Teeling was court martialled and sentenced to death. He was held at Dublin’s Kilmainham Gaol, where he faced the hangman’s noose. Two other prisoners, Ernie O’Malley and Simon Donnelly, were also high on the British death list so all three absconded on 13 February 1921, with the help of two British soldiers on guard in the jail. At the last-minute Vol. Paddy Moran decided to take his chances and stay behind, but he was hanged a month later.


Newbridge Barracks was an internment camp during the Civil War. 112 prisoners escaped through a tunnel into the sewer and out to the Liffey at the top left corner of the photo over two nights in October 1922. (Courtesy: Kildare County Archives & Local Studies)


When eleven escapees from Derry Jail were recaptured at St. Johnston after crossing the border into Donegal were told they were going to the internment camp at the Curragh, the eleven escapees said they would rather go back to Derry Jail where conditions were better than those in Co. Kildare. The Curragh internment camp was under military control, and it had harsher discipline and a poorer diet.

Conditions in most jails or camps were never good and by 1971 Crumlin Road Gaol, known as ‘the Crum’, held 860 inmates, mostly due to the outbreak of The Troubles. Political prisoners were held on C Wing, sometimes with two and three in what used to be a one-man cell. The prison conditions became so bad Terence ‘Cleaky’ Clarke said darkly, ‘The Crum is so bad it would put you off going to jail.’ Maybe that is why the Belfast IRA unit known as the M60 Squad decided to leave in the summer of 1981.

In early June seven Belfast IRA members were within days of their trial on charges of M60 machine-gun attacks that had left two members of the Crown forces dead and three wounded. Two weeks earlier, two small .25-calibre handguns broken down into separate parts were smuggled into the prison and assembled in the jail. Within hours of the jailbreak the escape became known as ‘The Great Escape’ and the escapees as ‘The A-Team’.

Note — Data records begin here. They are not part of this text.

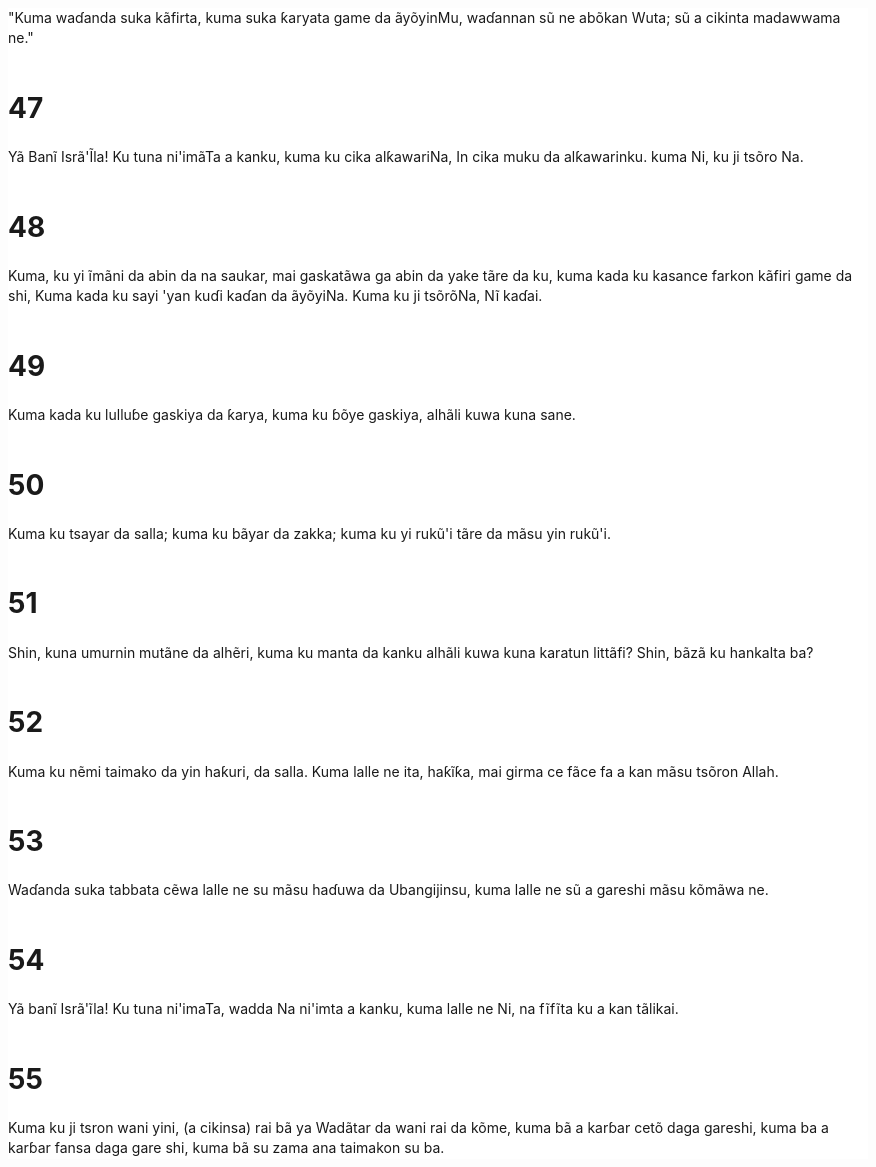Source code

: "Kuma waɗanda suka kãfirta, kuma suka ƙaryata game da ãyõyinMu, waɗannan sũ ne abõkan Wuta; sũ a cikinta madawwama ne."

# 47

Yã Banĩ Isrã'Ĩla! Ku tuna ni'imãTa a kanku, kuma ku cika alƙawariNa, In cika muku da alƙawarinku. kuma Ni, ku ji tsõro Na.

# 48

Kuma, ku yi ĩmãni da abin da na saukar, mai gaskatãwa ga abin da yake tãre da ku, kuma kada ku kasance farkon kãfiri game da shi, Kuma kada ku sayi 'yan kuɗi kaɗan da ãyõyiNa. Kuma ku ji tsõrõNa, Nĩ kaɗai.

# 49

Kuma kada ku lulluɓe gaskiya da ƙarya, kuma ku ɓõye gaskiya, alhãli kuwa kuna sane.

# 50

Kuma ku tsayar da salla; kuma ku bãyar da zakka; kuma ku yi rukũ'i tãre da mãsu yin rukũ'i.

# 51

Shin, kuna umurnin mutãne da alhẽri, kuma ku manta da kanku alhãli kuwa kuna karatun littãfi? Shin, bãzã ku hankalta ba?

# 52

Kuma ku nẽmi taimako da yin haƙuri, da salla. Kuma lalle ne ita, haƙĩƙa, mai girma ce fãce fa a kan mãsu tsõron Allah.

# 53

Waɗanda suka tabbata cẽwa lalle ne su mãsu haɗuwa da Ubangijinsu, kuma lalle ne sũ a gareshi mãsu kõmãwa ne.

# 54

Yã banĩ Isrã'ĩla! Ku tuna ni'imaTa, wadda Na ni'imta a kanku, kuma lalle ne Ni, na fĩfĩta ku a kan tãlikai.

# 55

Kuma ku ji tsron wani yini, (a cikinsa) rai bã ya Wadãtar da wani rai da kõme, kuma bã a karɓar cetõ daga gareshi, kuma ba a karɓar fansa daga gare shi, kuma bã su zama ana taimakon su ba.

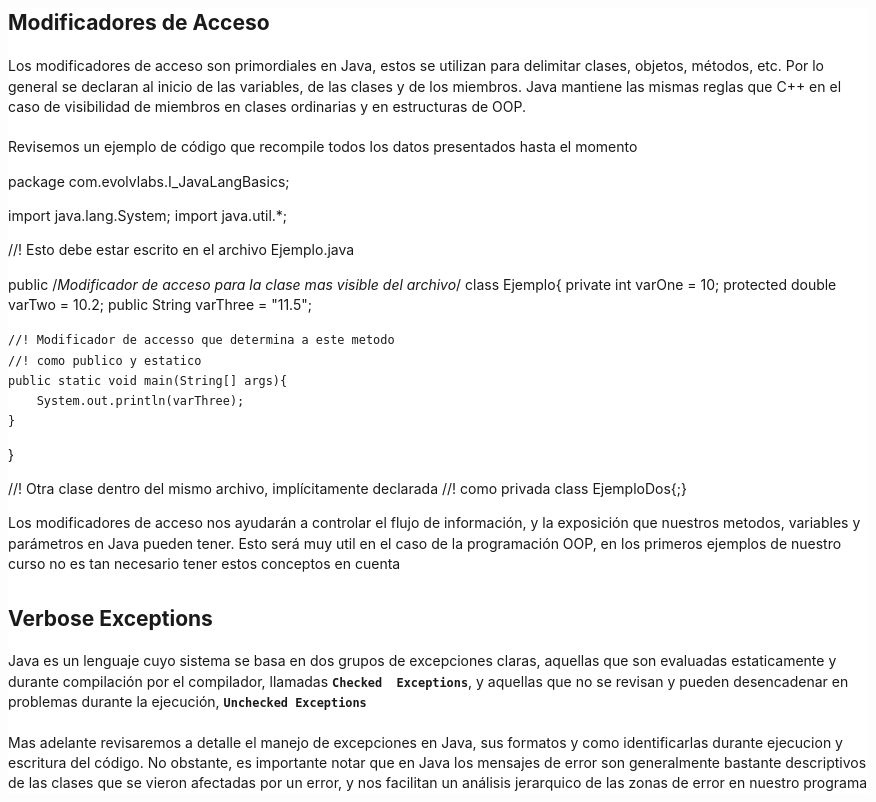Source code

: ## Modificadores de Acceso

<p>Los modificadores de acceso son primordiales en Java, estos se utilizan para delimitar clases, objetos, métodos, 
etc. Por lo general se declaran al inicio de las variables, de las clases y de los miembros. Java mantiene las 
mismas reglas que C++ en el caso de visibilidad de miembros en clases ordinarias y en estructuras de OOP.
<br/><br/>
Revisemos un ejemplo de código que recompile todos los datos presentados hasta el momento
</p>
<procedure>
<code-block lang="Java">
package com.evolvlabs.I_JavaLangBasics;

import java.lang.System;
import java.util.*;

//! Esto debe estar escrito en el archivo Ejemplo.java

public /*Modificador de acceso para la clase mas visible
del archivo*/
class Ejemplo{
    private int varOne = 10;
    protected double varTwo = 10.2;
    public String varThree = "11.5";

    //! Modificador de accesso que determina a este metodo
    //! como publico y estatico
    public static void main(String[] args){
        System.out.println(varThree);
    }
}

//! Otra clase dentro del mismo archivo, implícitamente declarada
//! como privada
class EjemploDos{;}

</code-block>
</procedure>
<p>Los modificadores de acceso nos ayudarán a controlar el flujo de información, y la exposición que nuestros 
metodos, variables y parámetros en Java pueden tener. Esto será muy util en el caso de la programación OOP, en los 
primeros ejemplos de nuestro curso no es tan necesario tener estos conceptos en cuenta</p>

## Verbose Exceptions
<p>Java es un lenguaje cuyo sistema se basa en dos grupos de excepciones claras, aquellas que son evaluadas 
estaticamente y durante compilación por el compilador, llamadas  <code><b>Checked  Exceptions</b></code>, y aquellas 
que no se revisan y 
pueden desencadenar en problemas durante la ejecución, <code><b>Unchecked Exceptions</b></code><br/><br/>
Mas adelante revisaremos a detalle el manejo de excepciones en Java, sus formatos y como identificarlas durante 
ejecucion y escritura del código. No obstante, es importante notar que en Java los mensajes de error son 
generalmente bastante descriptivos de las clases que se vieron afectadas por un error, y nos facilitan un análisis 
jerarquico de las zonas de error en nuestro programa</p>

There were many more attempts to break free from Crumlin Road Gaol before it finally closed its doors in April 1995, but the M60 Squad escape from the Crum was the most audacious jailbreak of the period. That was until 1983, when there was another Great Escape, this time from the H-Blocks of Long Kesh, when prisoners took over an entire block, loaded 38 men onto a food truck and headed out the main gate.